School of Thought
Puneet Kohli has been thinking about income inequality for a long time.
“In grade seven, I had two pairs of pants and two pairs of shirts, and I had to rotate them to make it look like I had a set for every day of the week,” he says. “It’s not that we were poor—I was still able to eat, I had a roof over my head. But I could tell that other people had more.
“Even more importantly, he noticed that the difference between the haves and the have-nots didn’t have anything to do with how hard people worked. He was surrounded by adults who worked very hard—they just didn’t make the same amount of money as some of his classmates’ parents, and this limited their access to the opportunities, networks and resources that could improve their lives.
“That stuck with me,” Puneet says.
Now a parent of four kids himself, he’s even more invested in building a more equal society—one where all children in the GTA have access to the same opportunities. That’s why he supports United Way.
He learned about the organization through work; Puneet is an Assistant Vice President at the Healthcare of Ontario Pension Plan (HOOPP) and a few years ago, his then-CEO, Jim Keohane, encouraged him to get involved in the company’s annual fundraising campaigns in support of United Way. Jim arranged for some of his senior staff, including Puneet, to visit the Dorset Park Community Hub, a United Way agency in Scarborough that provides the community with a wide range of services, including employment services, home care for seniors, a food bank, youth programming and settlement services for newcomers to Canada. It was an opportunity for him to see the “work and impact first-hand,” Puneet says. “It then became an easy choice for me to give to United Way.
“For the past seven years, he has been supporting United Way at the Leadership level, and last year, he decided to level up his giving by becoming a major donor. And he hasn’t just been donating money; he’s also been donating time. In 2017, he co-chaired one of the most successful HOOPP campaigns ever. “Though I am rooting for the next campaign to beat ours for the sake of both United Way and the people it helps,” he says.
It’s all part of his mission to give kids in the GTA what they need to build better lives—including, most importantly, education.

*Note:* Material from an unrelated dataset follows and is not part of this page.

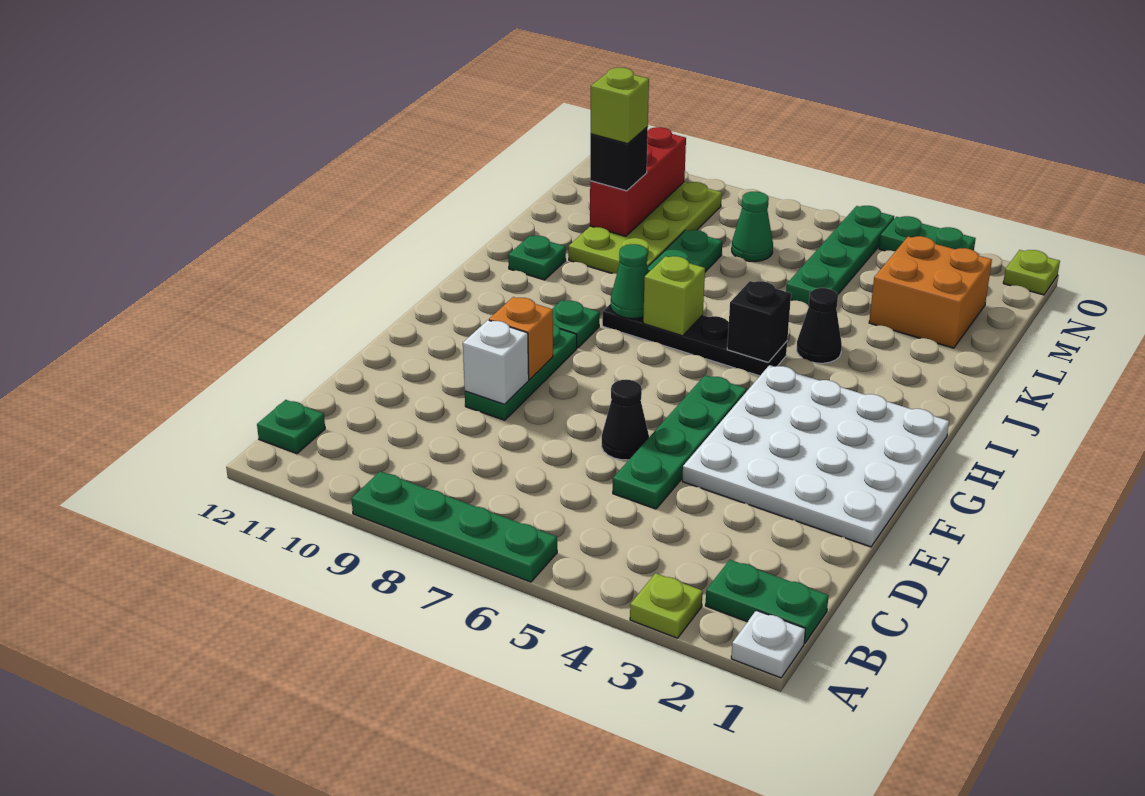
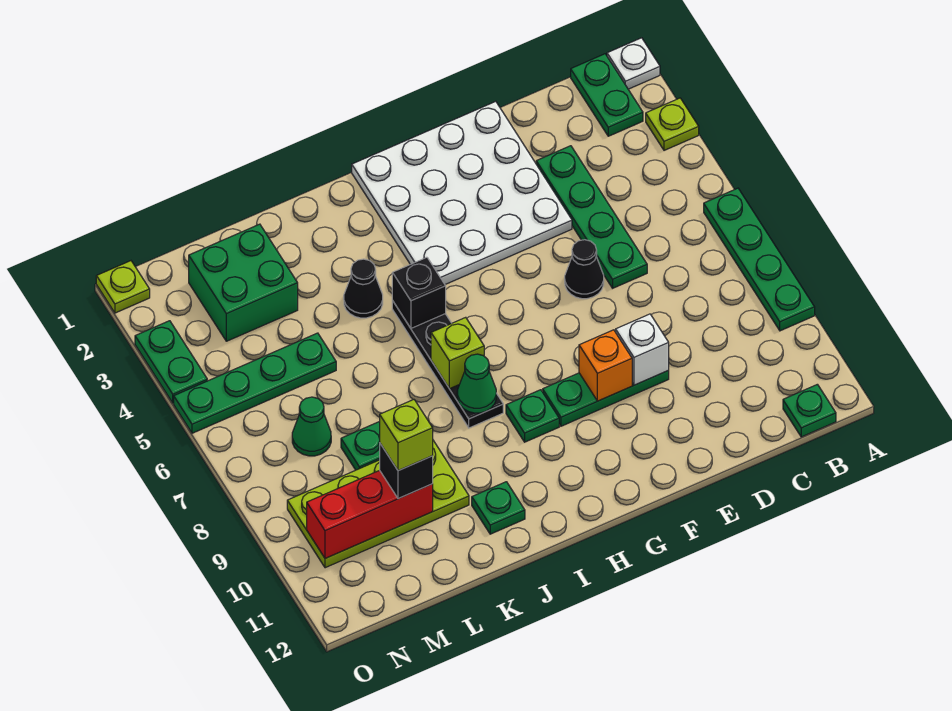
green 1x4 plate [613,375,747,509] -> green 1x4 plate turned to [536,146,647,288]
orange 2x2 brick [869,236,992,348] -> green 2x2 brick [189,224,298,341]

“My parents definitely instilled in me the belief that you have to do well at school in order to get a good job and have a good life,” he says. “Then, when I became an adult and began seeing not only what’s happening within Canada, but also across the world, I really saw that a lot of society’s failings, whether that’s income inequality or racism, stem from ignorance. If you just have a good baseline education, that alleviates so much.”